Halten Sie die erste Implementierung so klein, dass sie manuell überprüft werden kann. Lesen Sie wöchentlich einige Datensätze und prüfen Sie, ob der Workflow einem Vertriebsmitarbeiter geholfen hat, eine bessere Antwort zu formulieren, ein Konto schneller weiterzuleiten, ein unvorteilhaftes Angebot zu vermeiden oder ein ins Stocken geratenes Gespräch wieder aufzunehmen. Ist die Antwort unklar, vereinfachen Sie die Regel, bevor Sie weitere Daten hinzufügen.

Wie eine gelungene Umsetzung aussehen sollte

Eine gelungene Umsetzung erleichtert es dem nächsten Betrachter, den Datensatz zu öffnen, den Käufer zu verstehen. Der Kontext sollte klar erkennbar, der Zeitpunkt nachvollziehbar und die nächste Aktion so präzise formuliert sein, dass sie später leicht nachvollzogen werden kann.

Die Customer Journey über verschiedene Kanäle sollte einen zentralen Datensatz unterstützen, der Vertriebsmitarbeitern hilft, die Customer Journey zu verstehen und die nächste Aktion mit weniger Unsicherheit auszuwählen. Sie sollte nicht zu einem weiteren isolierten Dashboard oder einer zusätzlichen Aufgabenliste ohne Kundenbezug werden. Bei sorgfältiger Anwendung unterstützt der Workflow Vertriebsteams dabei, Daten, Einschätzungen und Nachfassaktionen so zu verknüpfen, dass sie für Käufer spürbar sind.

Häufig gestellte Fragen

Was ist eine Multi-Channel-Käuferreise?

Eine Multi-Channel-Käuferreise ist der Weg, den ein Käufer über Website, Chat, E-Mail, CRM, Vertriebspartner, Veranstaltungen und andere Kontaktpunkte zurücklegt.

Warum benötigt eine Multi-Channel-Käuferreise einen einzigen Verkaufsdatensatz?

Ein einziger Datensatz hilft dem Vertrieb, die Geschichte des Käufers zu erfassen und fragmentierte Nachfassaktionen zu vermeiden.

Wie kann SaleAI helfen?

SaleAI kann Website-Verhalten, CRM-Notizen, Chat-Kontext, Handelsdaten und Vertriebsaufgaben zu einer benutzerfreundlicheren Kontoansicht verknüpfen.

Sollen alle Kontaktpunkte den Vertriebsmitarbeitern angezeigt werden?

Nein.

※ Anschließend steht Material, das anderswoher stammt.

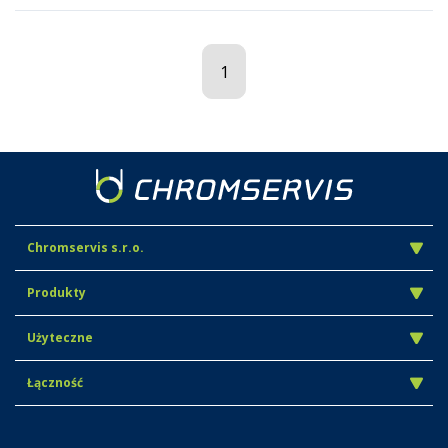
1
Chromservis s.r.o.
Produkty
Użyteczne
Łączność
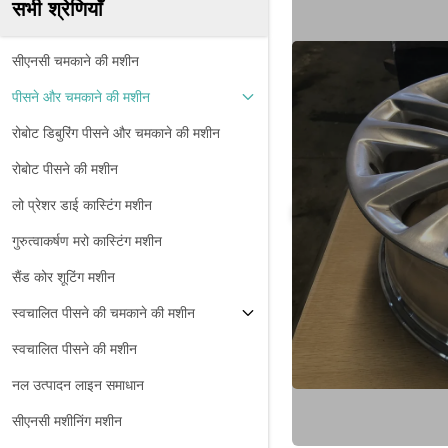
सभी श्रेणियाँ
सीएनसी चमकाने की मशीन
पीसने और चमकाने की मशीन
रोबोट डिबुरिंग पीसने और चमकाने की मशीन
रोबोट पीसने की मशीन
लो प्रेशर डाई कास्टिंग मशीन
गुरुत्वाकर्षण मरो कास्टिंग मशीन
सैंड कोर शूटिंग मशीन
स्वचालित पीसने की चमकाने की मशीन
स्वचालित पीसने की मशीन
नल उत्पादन लाइन समाधान
सीएनसी मशीनिंग मशीन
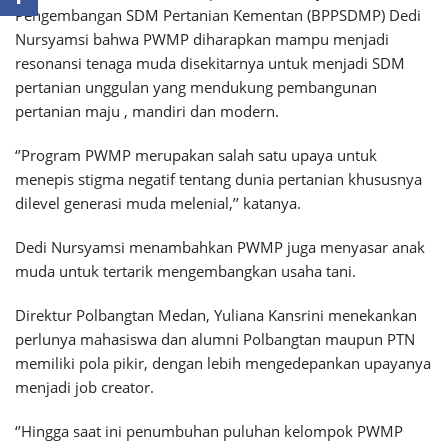
Pengembangan SDM Pertanian Kementan (BPPSDMP) Dedi
Nursyamsi bahwa PWMP diharapkan mampu menjadi
resonansi tenaga muda disekitarnya untuk menjadi SDM
pertanian unggulan yang mendukung pembangunan
pertanian maju , mandiri dan modern.
‘’Program PWMP merupakan salah satu upaya untuk
menepis stigma negatif tentang dunia pertanian khususnya
dilevel generasi muda melenial,’’ katanya.
Dedi Nursyamsi menambahkan PWMP juga menyasar anak
muda untuk tertarik mengembangkan usaha tani.
Direktur Polbangtan Medan, Yuliana Kansrini menekankan
perlunya mahasiswa dan alumni Polbangtan maupun PTN
memiliki pola pikir, dengan lebih mengedepankan upayanya
menjadi job creator.
‘’Hingga saat ini penumbuhan puluhan kelompok PWMP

Im Protokoll sollten aussagekräftige Ereignisse priorisiert werden, die die Absicht des Käufers und sein nächstes Vorgehen erläutern.

Worin besteht der Unterschied zwischen Signalverlauf und Aktionsverlauf?

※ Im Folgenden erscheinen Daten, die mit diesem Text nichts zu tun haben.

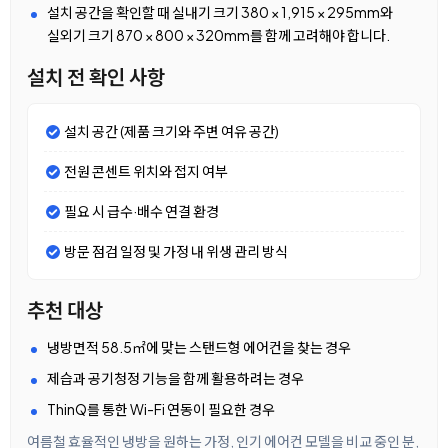
설치 공간을 확인할 때 실내기 크기 380 × 1,915 × 295mm와
실외기 크기 870 × 800 × 320mm를 함께 고려해야 합니다.
설치 전 확인 사항
설치 공간 (제품 크기와 주변 여유 공간)
전원 콘센트 위치와 접지 여부
필요 시 급수·배수 연결 환경
방문 점검 일정 및 가정 내 위생 관리 방식
추천 대상
냉방면적 58.5㎡에 맞는 스탠드형 에어컨을 찾는 경우
제습과 공기청정 기능을 함께 활용하려는 경우
ThinQ를 통한 Wi-Fi 연동이 필요한 경우
여름철 효율적인 냉방을 원하는 가정, 인기 에어컨 모델을 비교 중인 분,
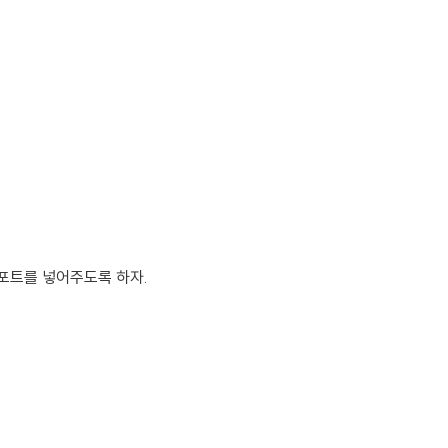
 포트를 넣어주도록 하자.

Der Signalverlauf zeigt die Aktivitäten des Käufers, während der Aktionsverlauf zeigt, wie das Team reagiert hat.

Wie kann eine einzelne Aufzeichnung die Übergabe verbessern?

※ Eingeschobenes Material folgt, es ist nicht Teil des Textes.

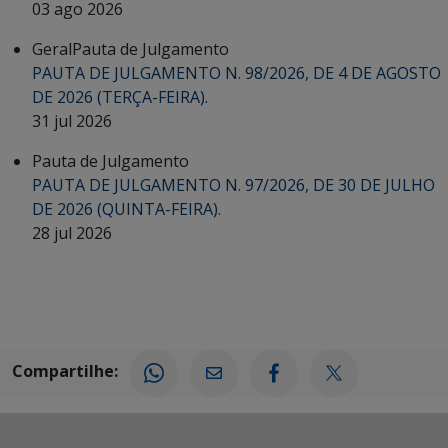
03 ago 2026
Geral
Pauta de Julgamento
PAUTA DE JULGAMENTO N. 98/2026, DE 4 DE AGOSTO
DE 2026 (TERÇA-FEIRA).
31 jul 2026
Pauta de Julgamento
PAUTA DE JULGAMENTO N. 97/2026, DE 30 DE JULHO
DE 2026 (QUINTA-FEIRA).
28 jul 2026
Compartilhe:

Dadurch erhält jeder Eigentümer die gleiche Kontohistorie, wodurch wiederholte Recherchen und Verwirrung bezüglich der Eigentumsverhältnisse vermieden werden.

Kann dies Marketingentscheidungen verbessern?

Ja. Verknüpfte Datensätze zeigen, welche Kanäle zu qualifizierten Verkaufsbewegungen beitragen.

Was ist ein häufiger Fehler?

Ein häufiger Fehler besteht darin, Kanäle separat zu verfolgen, ohne sie mit den Kontoergebnissen zu verknüpfen.